Electronic edition published by Cultural Heritage Langauge Technologies (with permission from Charles Scribners and Sons) and funded by the National Science Foundation International Digital Libraries Program. This text has been proofread to a low degree of accuracy. It was converted to electronic form using data entry.
PLAYFAIR, JOHN (b. Benvie, near Dundee,
Scotland, 10 March 1748; d. Edinburgh, Scotland,
20 July 1819), mathematics, physics, geology.
Playfair was the eldest son of the Reverend James
Playfair. At the age of fourteen he went to the
University of St. Andrews, primarily to qualify for the
ministry, but he also showed remarkable mathematical
ability. In 1769 he left St. Andrews for Edinburgh. On
the death of his father in 1772, he succeeded him in the
living of Benvie, which he resigned in 1782 to become
tutor for a private family. From 1785 to 1805 Playfair
held a professorship of mathematics at the University
of Edinburgh. He edited the Transactions of the Royal
Society of Edinburgh for many years, and most of his
papers appeared in that periodical. They were
concerned almost entirely with mathematics, physics,
and biographies. His Elements of Geometry was
published in 1795. Following the death in 1797 of his
friend James Hutton, Playfair proceeded to make a
careful analysis, clarification, and amplification of
Hutton's Theory of the Earth, which had originally
been presented as a paper read in 1785 to the Royal
Society of Edinburgh and was expanded into the
two-volume work of 1795. Playfair's efforts resulted in
Illustrations of the Huttonian Theory of the Earth
(1802). In 1805 he became professor of natural
philosophy at Edinburgh, where his lectures now
embraced physics and astronomy. His Outlines of
Natural Philosophy was published in 1814.
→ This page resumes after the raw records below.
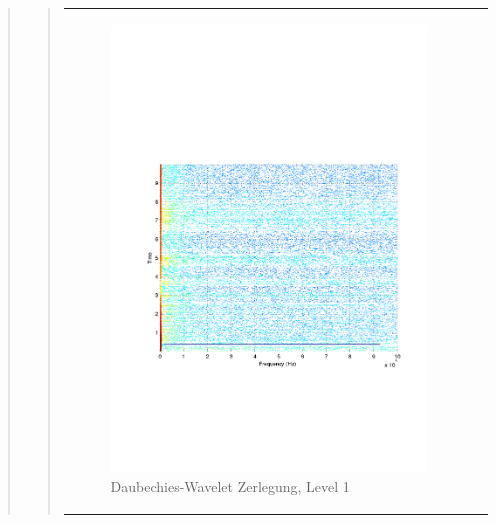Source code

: \begin{quote}
\begin{quote}
\begin{center}
\begin{tabular}{ll}
\begin{minipage}{0.6\textwidth}
                    \end{minipage}
                    \begin{minipage}{0.6\textwidth}
    
                        \begin{figure}[H]
                            \label{fig:}
                            \includegraphics[scale=0.4, trim = 2cm 6cm 1cm
                            7.5cm,
                            clip]{./Bilder/Termin8/fehlerfrei_hochlaufen_Spectrogam.pdf}
                            \caption{Daubechies-Wavelet Zerlegung, Level 1}
                        \end{figure}
                    \vspace{-1.5em}
    
                    \end{minipage}
    

\end{tabular}
\end{center}
\end{quote}
\end{quote}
Playfair's professional work was thus in mathematics
and physics. His book on geometry is a full
presentation of the first six books of Euclid, with much
additional material. The formal treatment of linear
parallelism requires axioms. Finding Euclid's axioms
on this matter to be unsatisfactory, Playfair proposed
“that two straight lines, which intersect one another,
cannot be both parallel to the same straight line.”
This is what became known as “Playfair's axiom,” as
it is given in his Elements of Geometry.
Playfair's fame as a scientist, however, rests almost
entirely on his work in geology--hardly a “professional”
study at the time--in presenting Hutton's
momentous theory in a clear and palatable form
(which Hutton himself had failed to do), and in adding
materially to the geological knowledge of the time.
The precision and elegance of the style of his mathematical
exposition is here applied to a descriptive,
inductive science. As Archibald Geikie remarked
(1905): “How different would geological literature be
to-day if men had tried to think and write like
Playfair!” The publication of the Illustrations is indeed
one of the most conspicuous landmarks in the progress
of British geology. It ended the early period in the
history of that science, a termination that happened to
coincide with the end of the eighteenth century. There
was a pause in the advance of geology during the early
years of the nineteenth century; but powerful forces
were gathering an impetus that was released in the
second decade with the publication of important works
by William Smith, John Farey, and Thomas Webster,
which were summarized in the next landmark of the
literature, Conybeare and Phillips' Outlines of the
Geology of England and Wales (1822). Playfair lived
well into this second period of activity but did not take
any part in it. A project that was very much in his
mind was the preparation of a comprehensive work on
geology, which was to have been a greatly amplified
edition of his Illustrations. The peace of 1815 enabled
Playfair to make an extensive tour of France, Switzerland,
and Italy, in order to extend his observations for
this purpose; but although we have details of the
journey, nothing of the projected work was composed.